* [Task directions]
List each line in the material below that contains the word "name".

* [Data]
[Start of Attachment]

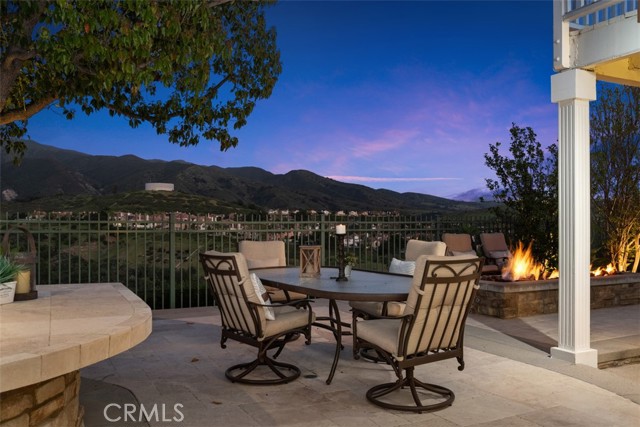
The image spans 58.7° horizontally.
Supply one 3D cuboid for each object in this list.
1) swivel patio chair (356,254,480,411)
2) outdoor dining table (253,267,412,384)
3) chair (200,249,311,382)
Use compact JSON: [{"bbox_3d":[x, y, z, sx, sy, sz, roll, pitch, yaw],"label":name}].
[{"bbox_3d":[0.641,0.770,3.784,0.620,0.990,0.730,0,0,-34],"label":"swivel patio chair"},{"bbox_3d":[0.125,0.902,4.780,1.210,0.725,2.140,0,0,-29],"label":"outdoor dining table"},{"bbox_3d":[-0.472,0.770,4.325,0.730,0.990,0.620,0,0,-40],"label":"chair"}]

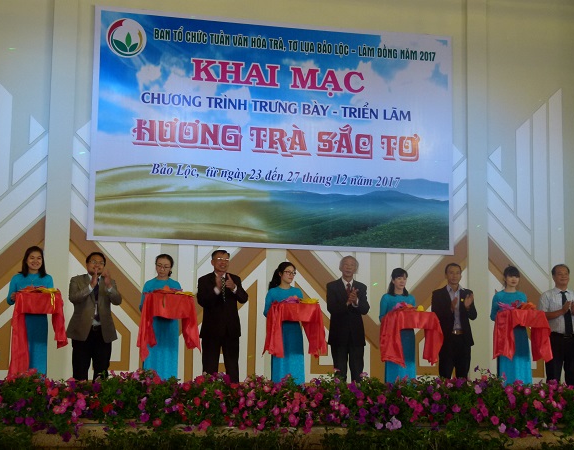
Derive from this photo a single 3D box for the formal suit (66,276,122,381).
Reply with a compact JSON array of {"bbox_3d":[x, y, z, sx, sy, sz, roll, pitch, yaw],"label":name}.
[{"bbox_3d":[-1.873,1.158,10.445,0.480,1.371,0.370,3,-7,-19],"label":"formal suit"}]

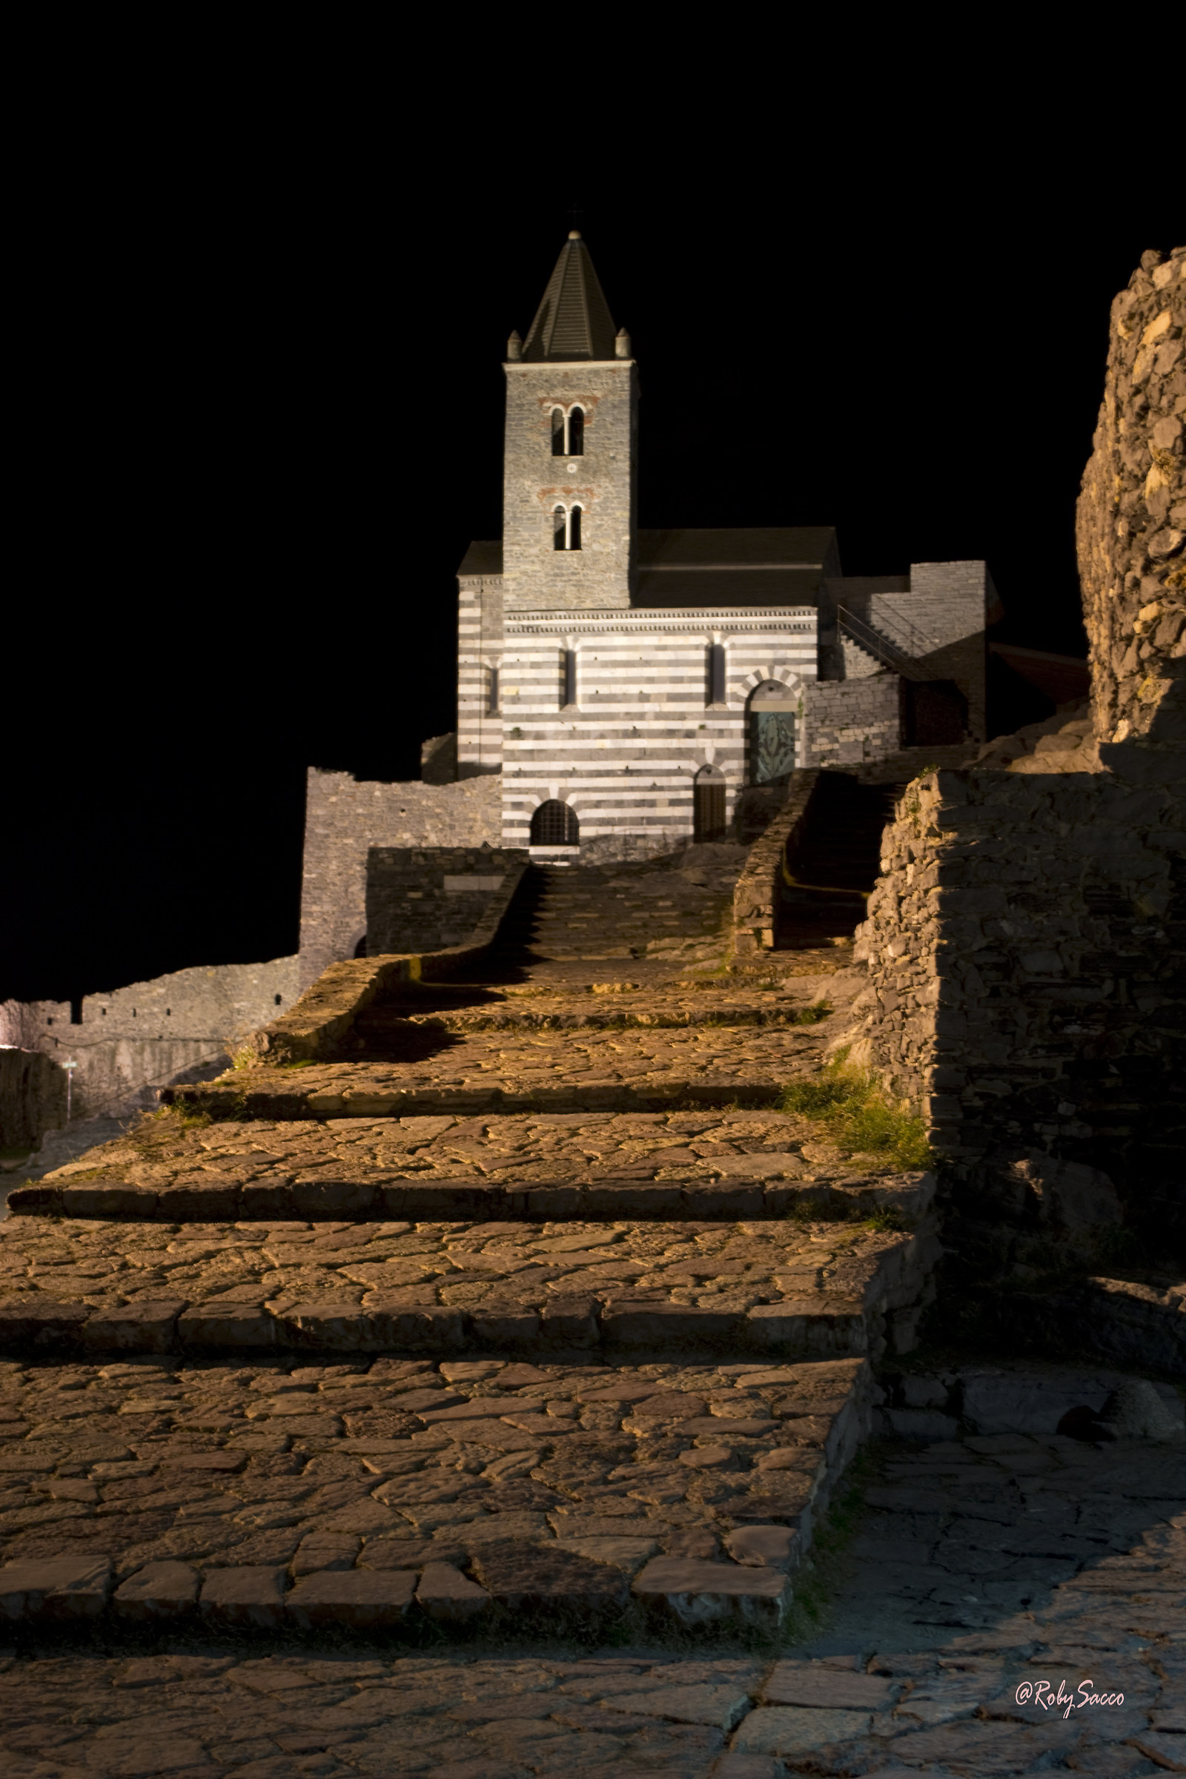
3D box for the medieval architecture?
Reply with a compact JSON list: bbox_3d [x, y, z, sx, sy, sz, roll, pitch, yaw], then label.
[{"bbox_3d":[4.870,-11.930,94.540,18.680,23.000,12.500,-1,-6,5],"label":"medieval architecture"}]

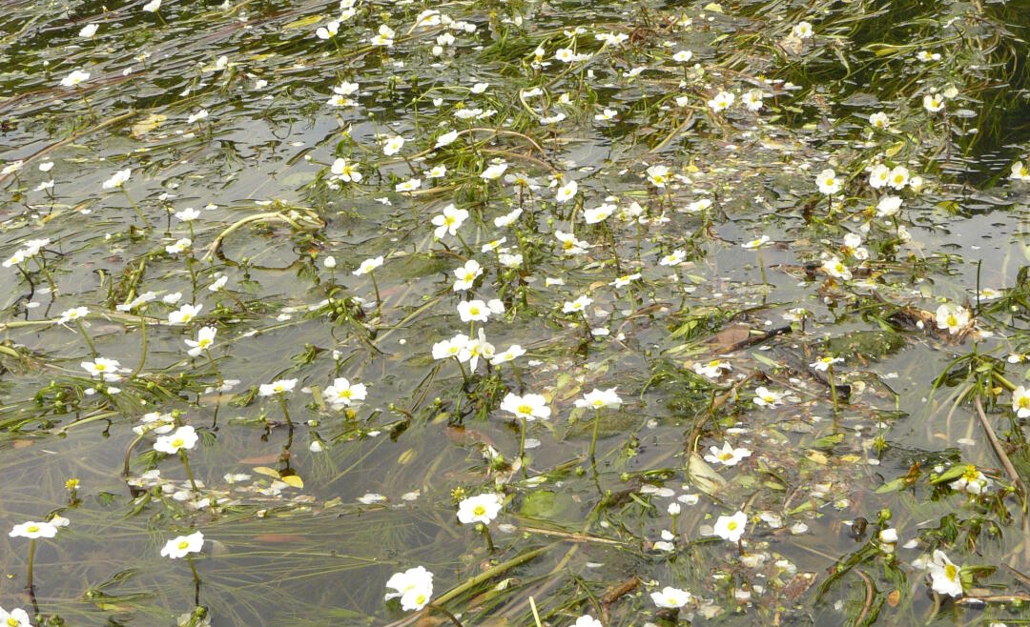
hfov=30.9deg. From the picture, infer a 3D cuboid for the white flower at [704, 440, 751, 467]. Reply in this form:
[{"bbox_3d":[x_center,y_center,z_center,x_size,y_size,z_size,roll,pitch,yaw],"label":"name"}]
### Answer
[{"bbox_3d":[0.142,0.094,1.247,0.031,0.012,0.031,0,24,7],"label":"white flower"}]

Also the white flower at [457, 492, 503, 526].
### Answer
[{"bbox_3d":[-0.019,0.107,1.021,0.024,0.008,0.024,-10,30,6],"label":"white flower"}]

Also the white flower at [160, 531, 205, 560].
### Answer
[{"bbox_3d":[-0.188,0.133,1.061,0.026,0.006,0.026,-19,20,-12],"label":"white flower"}]

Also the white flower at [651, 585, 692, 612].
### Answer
[{"bbox_3d":[0.090,0.165,1.072,0.023,0.009,0.023,-1,25,5],"label":"white flower"}]

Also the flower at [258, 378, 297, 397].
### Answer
[{"bbox_3d":[-0.160,0.051,1.258,0.026,0.005,0.026,-13,17,-8],"label":"flower"}]

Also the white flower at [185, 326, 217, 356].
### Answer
[{"bbox_3d":[-0.218,0.019,1.297,0.022,0.007,0.022,-34,40,-8],"label":"white flower"}]

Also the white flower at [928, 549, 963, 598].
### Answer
[{"bbox_3d":[0.221,0.134,0.959,0.007,0.023,0.023,30,-1,-25],"label":"white flower"}]

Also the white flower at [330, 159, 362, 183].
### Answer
[{"bbox_3d":[-0.158,-0.133,1.746,0.029,0.009,0.029,6,44,-6],"label":"white flower"}]

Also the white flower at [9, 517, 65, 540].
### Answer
[{"bbox_3d":[-0.293,0.132,1.136,0.030,0.009,0.030,-9,18,-15],"label":"white flower"}]

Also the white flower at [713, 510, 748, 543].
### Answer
[{"bbox_3d":[0.132,0.130,1.137,0.021,0.007,0.021,-9,56,10],"label":"white flower"}]

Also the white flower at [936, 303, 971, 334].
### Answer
[{"bbox_3d":[0.342,0.004,1.453,0.027,0.011,0.027,3,53,13],"label":"white flower"}]

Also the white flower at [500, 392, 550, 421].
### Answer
[{"bbox_3d":[0.006,0.056,1.132,0.029,0.009,0.029,1,22,0],"label":"white flower"}]

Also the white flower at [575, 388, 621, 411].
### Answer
[{"bbox_3d":[0.057,0.059,1.274,0.033,0.013,0.033,-6,22,4],"label":"white flower"}]

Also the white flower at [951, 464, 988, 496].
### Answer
[{"bbox_3d":[0.261,0.095,1.069,0.020,0.012,0.020,1,21,14],"label":"white flower"}]

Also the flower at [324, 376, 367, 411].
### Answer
[{"bbox_3d":[-0.113,0.053,1.243,0.028,0.009,0.028,3,35,-5],"label":"flower"}]

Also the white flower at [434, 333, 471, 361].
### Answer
[{"bbox_3d":[-0.047,0.025,1.397,0.029,0.011,0.029,-19,28,4],"label":"white flower"}]

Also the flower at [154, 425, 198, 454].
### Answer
[{"bbox_3d":[-0.205,0.076,1.130,0.025,0.008,0.025,-20,25,-11],"label":"flower"}]

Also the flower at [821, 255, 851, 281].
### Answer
[{"bbox_3d":[0.248,-0.034,1.447,0.025,0.007,0.025,30,33,8],"label":"flower"}]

[End of Attachment]

* [Exercise response]
Use compact JSON: [{"bbox_3d":[x, y, z, sx, sy, sz, roll, pitch, yaw],"label":name}].
Reply with a compact JSON array of {"bbox_3d":[x, y, z, sx, sy, sz, roll, pitch, yaw],"label":name}.
[{"bbox_3d":[x_center,y_center,z_center,x_size,y_size,z_size,roll,pitch,yaw],"label":"name"}]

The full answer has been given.